Урал свой я люблю, как, к слову, дерево любит свое природное место; корнями врос в прекрасные свои горы, леса и светлые озера. Откровенно скажу, товарищи, Урал мой, край мой родной, красовался передо мною золотом, малахитом, самоцветами. Идешь утречком на завод — залюбуешься: радугой воздух переливается, душа ликует — не солнышко, а ливень финифтевый. Люблю я наше уральское утро — молодостью сердце охмеляет, и забываешь, что ты уже старик, что жизнь в годах моих уже прожита, что песни-то в душе замолкли и не проснутся — нет! Но наипаче увлечение душе дают наши ночи уральские. Эх, и ночи! Изумруд в серебре, а не ночи. Во многих я местах живал — и на Волге, и в Сибири,— а таких ночей, как наши уральские, нигде не видывал. Не мне вам, землякам, ночи наши расхваливать. С полслова меня понимаете, по глазам вижу. Небо — камень-лазурь, а месяц — золотой самородок. Горы — тихие, увалистые, древние и вещие. Глядишь, без конца они и края. Молчат лесами своими, долинами и речками, а вслушаешься — стонут они от обилия своих недр и ждут, человечьих рук трудолюбивых ждут, множества рук и доблестных умов.
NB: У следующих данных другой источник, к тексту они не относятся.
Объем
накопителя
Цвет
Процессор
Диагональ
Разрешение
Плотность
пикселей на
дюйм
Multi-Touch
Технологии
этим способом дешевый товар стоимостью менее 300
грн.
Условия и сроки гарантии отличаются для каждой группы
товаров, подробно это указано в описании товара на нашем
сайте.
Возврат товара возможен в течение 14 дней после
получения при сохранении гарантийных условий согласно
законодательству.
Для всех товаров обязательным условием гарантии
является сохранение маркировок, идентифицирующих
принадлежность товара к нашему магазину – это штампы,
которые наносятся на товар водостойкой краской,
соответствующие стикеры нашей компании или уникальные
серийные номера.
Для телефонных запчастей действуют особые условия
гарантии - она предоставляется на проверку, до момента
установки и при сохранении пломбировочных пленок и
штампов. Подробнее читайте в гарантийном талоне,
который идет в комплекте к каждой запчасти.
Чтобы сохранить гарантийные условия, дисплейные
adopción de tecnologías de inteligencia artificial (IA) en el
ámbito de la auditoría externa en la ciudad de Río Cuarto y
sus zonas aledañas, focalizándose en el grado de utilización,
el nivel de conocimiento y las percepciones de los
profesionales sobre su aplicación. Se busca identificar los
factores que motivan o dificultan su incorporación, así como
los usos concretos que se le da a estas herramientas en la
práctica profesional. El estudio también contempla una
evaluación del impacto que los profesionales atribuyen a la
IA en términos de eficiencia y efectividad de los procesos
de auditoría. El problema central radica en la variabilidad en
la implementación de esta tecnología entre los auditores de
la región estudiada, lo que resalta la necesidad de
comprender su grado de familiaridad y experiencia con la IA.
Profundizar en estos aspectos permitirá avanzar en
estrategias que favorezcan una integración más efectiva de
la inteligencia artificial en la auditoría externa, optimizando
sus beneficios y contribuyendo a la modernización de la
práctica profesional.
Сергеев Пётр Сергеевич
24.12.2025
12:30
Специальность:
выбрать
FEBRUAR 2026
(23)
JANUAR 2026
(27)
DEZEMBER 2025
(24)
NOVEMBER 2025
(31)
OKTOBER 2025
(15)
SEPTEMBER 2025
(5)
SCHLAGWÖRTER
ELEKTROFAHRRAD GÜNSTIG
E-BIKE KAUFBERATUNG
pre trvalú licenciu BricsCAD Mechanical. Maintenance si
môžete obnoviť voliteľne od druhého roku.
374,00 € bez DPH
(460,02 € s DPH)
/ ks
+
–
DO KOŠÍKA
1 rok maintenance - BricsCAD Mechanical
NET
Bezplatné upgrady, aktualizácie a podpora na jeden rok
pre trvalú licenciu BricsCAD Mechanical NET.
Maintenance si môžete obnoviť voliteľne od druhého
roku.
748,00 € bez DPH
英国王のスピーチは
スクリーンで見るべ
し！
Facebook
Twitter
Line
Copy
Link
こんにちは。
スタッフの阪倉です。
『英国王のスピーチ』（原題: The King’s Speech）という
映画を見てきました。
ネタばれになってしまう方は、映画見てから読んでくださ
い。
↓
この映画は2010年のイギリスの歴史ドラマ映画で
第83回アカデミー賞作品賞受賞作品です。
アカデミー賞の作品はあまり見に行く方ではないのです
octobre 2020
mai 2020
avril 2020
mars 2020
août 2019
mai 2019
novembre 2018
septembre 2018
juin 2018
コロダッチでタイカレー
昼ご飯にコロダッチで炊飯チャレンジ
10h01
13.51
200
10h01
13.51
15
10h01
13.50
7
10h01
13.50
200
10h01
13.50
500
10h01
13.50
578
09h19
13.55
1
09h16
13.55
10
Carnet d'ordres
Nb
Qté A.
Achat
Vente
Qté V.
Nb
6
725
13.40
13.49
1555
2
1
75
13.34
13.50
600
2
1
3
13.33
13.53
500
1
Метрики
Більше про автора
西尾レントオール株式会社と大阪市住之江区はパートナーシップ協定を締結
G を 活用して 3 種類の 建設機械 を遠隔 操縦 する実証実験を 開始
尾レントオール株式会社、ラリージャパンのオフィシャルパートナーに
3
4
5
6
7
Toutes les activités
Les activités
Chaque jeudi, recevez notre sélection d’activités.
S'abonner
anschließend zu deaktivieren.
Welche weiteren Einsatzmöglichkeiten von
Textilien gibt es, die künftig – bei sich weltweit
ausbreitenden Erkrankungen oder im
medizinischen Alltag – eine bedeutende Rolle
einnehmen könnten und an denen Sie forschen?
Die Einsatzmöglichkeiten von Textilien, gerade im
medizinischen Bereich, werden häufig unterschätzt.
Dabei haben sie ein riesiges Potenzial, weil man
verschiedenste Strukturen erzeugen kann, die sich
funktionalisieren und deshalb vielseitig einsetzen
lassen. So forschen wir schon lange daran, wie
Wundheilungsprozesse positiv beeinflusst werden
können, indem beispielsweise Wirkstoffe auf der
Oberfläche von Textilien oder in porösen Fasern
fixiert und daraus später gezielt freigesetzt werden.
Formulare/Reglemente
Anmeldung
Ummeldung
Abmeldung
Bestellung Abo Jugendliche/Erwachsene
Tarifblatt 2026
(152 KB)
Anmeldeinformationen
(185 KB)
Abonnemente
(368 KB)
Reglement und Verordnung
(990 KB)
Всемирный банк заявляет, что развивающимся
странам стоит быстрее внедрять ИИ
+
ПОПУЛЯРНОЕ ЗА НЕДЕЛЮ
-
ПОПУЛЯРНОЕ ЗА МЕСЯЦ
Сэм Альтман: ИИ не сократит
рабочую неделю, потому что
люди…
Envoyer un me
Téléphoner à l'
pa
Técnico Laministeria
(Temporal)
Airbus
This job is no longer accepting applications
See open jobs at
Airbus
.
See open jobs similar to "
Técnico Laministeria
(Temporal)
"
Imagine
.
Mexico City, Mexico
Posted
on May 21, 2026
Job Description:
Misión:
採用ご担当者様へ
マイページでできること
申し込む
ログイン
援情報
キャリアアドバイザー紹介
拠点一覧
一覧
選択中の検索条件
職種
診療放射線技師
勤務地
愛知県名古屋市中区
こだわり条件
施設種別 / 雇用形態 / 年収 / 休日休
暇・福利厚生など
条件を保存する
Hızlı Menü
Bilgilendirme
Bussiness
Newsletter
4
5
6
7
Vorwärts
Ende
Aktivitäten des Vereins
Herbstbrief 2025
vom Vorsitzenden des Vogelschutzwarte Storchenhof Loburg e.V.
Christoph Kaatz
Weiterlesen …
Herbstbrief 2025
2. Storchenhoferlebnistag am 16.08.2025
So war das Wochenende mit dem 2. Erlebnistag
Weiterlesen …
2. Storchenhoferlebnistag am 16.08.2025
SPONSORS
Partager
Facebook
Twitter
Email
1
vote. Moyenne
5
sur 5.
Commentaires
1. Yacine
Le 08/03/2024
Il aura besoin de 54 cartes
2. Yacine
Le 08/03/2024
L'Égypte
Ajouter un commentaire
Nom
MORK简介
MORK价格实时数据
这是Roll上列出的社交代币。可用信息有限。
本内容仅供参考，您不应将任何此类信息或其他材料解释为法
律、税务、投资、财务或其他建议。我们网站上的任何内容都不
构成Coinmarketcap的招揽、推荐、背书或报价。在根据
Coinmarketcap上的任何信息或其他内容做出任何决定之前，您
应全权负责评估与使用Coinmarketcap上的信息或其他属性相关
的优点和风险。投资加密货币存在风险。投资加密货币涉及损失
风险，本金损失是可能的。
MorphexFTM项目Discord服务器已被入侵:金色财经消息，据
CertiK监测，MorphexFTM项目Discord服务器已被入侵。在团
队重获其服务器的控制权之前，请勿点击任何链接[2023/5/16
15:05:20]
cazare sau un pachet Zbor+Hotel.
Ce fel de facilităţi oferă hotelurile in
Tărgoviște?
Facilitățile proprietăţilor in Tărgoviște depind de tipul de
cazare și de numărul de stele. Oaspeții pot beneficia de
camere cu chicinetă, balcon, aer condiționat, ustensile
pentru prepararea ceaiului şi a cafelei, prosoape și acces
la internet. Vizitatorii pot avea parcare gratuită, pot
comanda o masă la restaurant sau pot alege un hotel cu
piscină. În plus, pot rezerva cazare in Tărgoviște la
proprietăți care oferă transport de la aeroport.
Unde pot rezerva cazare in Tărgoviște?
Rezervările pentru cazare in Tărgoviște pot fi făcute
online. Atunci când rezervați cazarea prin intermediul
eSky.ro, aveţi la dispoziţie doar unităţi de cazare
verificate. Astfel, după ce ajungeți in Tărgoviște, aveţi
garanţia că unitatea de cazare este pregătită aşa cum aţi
Природу я нашу уральскую очень даже хорошо чувствую, а красоту ее и музыку необыкновенную в волнении ношу, но словами возвеличить не могу — мозолистые мои слова. Это все едино как плачешь, а слез нету. Много почтения природе нашей оказывал Дмитрий Наркисович Мамин-Сибиряк. Я лично не раз с ним в молодости моей беседовал. Но прямо скажу, не восчувствовал он по-настоящему уральской природы. Скучная она у него какая-то, неприветливая, чужая, и он ей — как пасынок. Он к ней и так и этак — не подпускает она его к себе, да и на! А почему бы, спрашивается? Сам ведь он, Дмитрий-то Наркисович, уралец, во всех дебрях и поселках живал, а вот изображение не довел до души. Все будто верно в точности, а поэзии этой, что ли, и нет. Как открытка раскрашенная. Ну, я эту ему мою обиду однажды и выскажи. Выпили с ним, конечно, по малому шкалику. А он мне хитроватенько так и промолвил: «Урал, милый юнош, заколдованный: сколь хищники ни грабят, богатство его взять им не дано. Он все свои дебри и красоту свою под семью замками держит. В наших, говорит, лесах даже по весне птички не поют — тишина, как в сонном царстве. Но проснется это самое царство, и все запоет и запрыгает. Придет великий народный труженик с открытым сердцем, бескорыстной любовью,— все откроется ему настежь и — засияет рай».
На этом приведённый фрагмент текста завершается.